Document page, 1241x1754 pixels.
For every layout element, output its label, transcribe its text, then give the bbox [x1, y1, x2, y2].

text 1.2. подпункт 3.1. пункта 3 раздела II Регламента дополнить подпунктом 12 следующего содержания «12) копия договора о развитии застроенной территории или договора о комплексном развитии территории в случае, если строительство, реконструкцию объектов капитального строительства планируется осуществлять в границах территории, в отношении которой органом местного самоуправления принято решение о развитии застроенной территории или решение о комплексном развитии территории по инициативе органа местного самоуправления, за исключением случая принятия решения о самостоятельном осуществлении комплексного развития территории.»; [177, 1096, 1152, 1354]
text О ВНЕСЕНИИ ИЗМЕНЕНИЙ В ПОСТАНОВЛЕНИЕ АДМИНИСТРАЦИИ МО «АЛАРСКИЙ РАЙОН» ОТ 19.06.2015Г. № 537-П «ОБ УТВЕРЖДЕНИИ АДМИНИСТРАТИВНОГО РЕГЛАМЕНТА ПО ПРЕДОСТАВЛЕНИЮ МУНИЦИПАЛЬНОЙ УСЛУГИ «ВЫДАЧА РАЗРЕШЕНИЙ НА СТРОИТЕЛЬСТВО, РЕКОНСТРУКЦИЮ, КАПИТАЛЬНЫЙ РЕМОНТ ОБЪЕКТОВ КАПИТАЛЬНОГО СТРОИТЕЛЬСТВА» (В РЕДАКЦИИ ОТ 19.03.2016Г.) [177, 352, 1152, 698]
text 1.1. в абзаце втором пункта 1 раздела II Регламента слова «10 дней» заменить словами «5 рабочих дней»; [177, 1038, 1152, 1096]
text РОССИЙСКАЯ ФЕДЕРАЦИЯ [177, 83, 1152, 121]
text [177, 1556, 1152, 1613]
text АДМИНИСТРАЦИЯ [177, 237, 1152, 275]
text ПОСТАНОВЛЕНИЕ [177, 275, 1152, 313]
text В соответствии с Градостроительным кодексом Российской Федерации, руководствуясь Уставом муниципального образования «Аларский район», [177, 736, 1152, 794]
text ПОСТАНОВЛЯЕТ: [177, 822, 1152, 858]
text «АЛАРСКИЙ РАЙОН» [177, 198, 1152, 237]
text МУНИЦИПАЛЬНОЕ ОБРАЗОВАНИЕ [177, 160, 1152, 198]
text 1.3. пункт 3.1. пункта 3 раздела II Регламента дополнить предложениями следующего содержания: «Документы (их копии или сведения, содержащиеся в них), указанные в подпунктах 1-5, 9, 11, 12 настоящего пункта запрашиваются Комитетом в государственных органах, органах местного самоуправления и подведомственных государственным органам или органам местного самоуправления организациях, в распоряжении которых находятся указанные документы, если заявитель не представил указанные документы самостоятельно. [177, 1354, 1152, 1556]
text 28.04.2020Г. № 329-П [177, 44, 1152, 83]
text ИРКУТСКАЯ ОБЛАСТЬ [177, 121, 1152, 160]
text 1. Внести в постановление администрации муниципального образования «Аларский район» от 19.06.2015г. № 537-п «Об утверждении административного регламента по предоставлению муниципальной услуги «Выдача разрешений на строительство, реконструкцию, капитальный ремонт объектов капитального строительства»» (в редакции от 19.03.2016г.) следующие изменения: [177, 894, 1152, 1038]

_ _ _

WHAT YOU HAVE TO DO:
Reproduce the material above precisely, omitting nothing.

EXERCISE OUTPUT:
Document page, 1241x1754 pixels.
For every layout element, output its label, transcribe its text, then give the bbox [x1, y1, x2, y2].

text 1.2. подпункт 3.1. пункта 3 раздела II Регламента дополнить подпунктом 12 следующего содержания «12) копия договора о развитии застроенной территории или договора о комплексном развитии территории в случае, если строительство, реконструкцию объектов капитального строительства планируется осуществлять в границах территории, в отношении которой органом местного самоуправления принято решение о развитии застроенной территории или решение о комплексном развитии территории по инициативе органа местного самоуправления, за исключением случая принятия решения о самостоятельном осуществлении комплексного развития территории.»; [177, 1096, 1152, 1354]
text О ВНЕСЕНИИ ИЗМЕНЕНИЙ В ПОСТАНОВЛЕНИЕ АДМИНИСТРАЦИИ МО «АЛАРСКИЙ РАЙОН» ОТ 19.06.2015Г. № 537-П «ОБ УТВЕРЖДЕНИИ АДМИНИСТРАТИВНОГО РЕГЛАМЕНТА ПО ПРЕДОСТАВЛЕНИЮ МУНИЦИПАЛЬНОЙ УСЛУГИ «ВЫДАЧА РАЗРЕШЕНИЙ НА СТРОИТЕЛЬСТВО, РЕКОНСТРУКЦИЮ, КАПИТАЛЬНЫЙ РЕМОНТ ОБЪЕКТОВ КАПИТАЛЬНОГО СТРОИТЕЛЬСТВА» (В РЕДАКЦИИ ОТ 19.03.2016Г.) [177, 352, 1152, 698]
text 1.1. в абзаце втором пункта 1 раздела II Регламента слова «10 дней» заменить словами «5 рабочих дней»; [177, 1038, 1152, 1096]
text РОССИЙСКАЯ ФЕДЕРАЦИЯ [177, 83, 1152, 121]
text [177, 1556, 1152, 1613]
text АДМИНИСТРАЦИЯ [177, 237, 1152, 275]
text ПОСТАНОВЛЕНИЕ [177, 275, 1152, 313]
text В соответствии с Градостроительным кодексом Российской Федерации, руководствуясь Уставом муниципального образования «Аларский район», [177, 736, 1152, 794]
text ПОСТАНОВЛЯЕТ: [177, 822, 1152, 858]
text «АЛАРСКИЙ РАЙОН» [177, 198, 1152, 237]
text МУНИЦИПАЛЬНОЕ ОБРАЗОВАНИЕ [177, 160, 1152, 198]
text 1.3. пункт 3.1. пункта 3 раздела II Регламента дополнить предложениями следующего содержания: «Документы (их копии или сведения, содержащиеся в них), указанные в подпунктах 1-5, 9, 11, 12 настоящего пункта запрашиваются Комитетом в государственных органах, органах местного самоуправления и подведомственных государственным органам или органам местного самоуправления организациях, в распоряжении которых находятся указанные документы, если заявитель не представил указанные документы самостоятельно. [177, 1354, 1152, 1556]
text 28.04.2020Г. № 329-П [177, 44, 1152, 83]
text ИРКУТСКАЯ ОБЛАСТЬ [177, 121, 1152, 160]
text 1. Внести в постановление администрации муниципального образования «Аларский район» от 19.06.2015г. № 537-п «Об утверждении административного регламента по предоставлению муниципальной услуги «Выдача разрешений на строительство, реконструкцию, капитальный ремонт объектов капитального строительства»» (в редакции от 19.03.2016г.) следующие изменения: [177, 894, 1152, 1038]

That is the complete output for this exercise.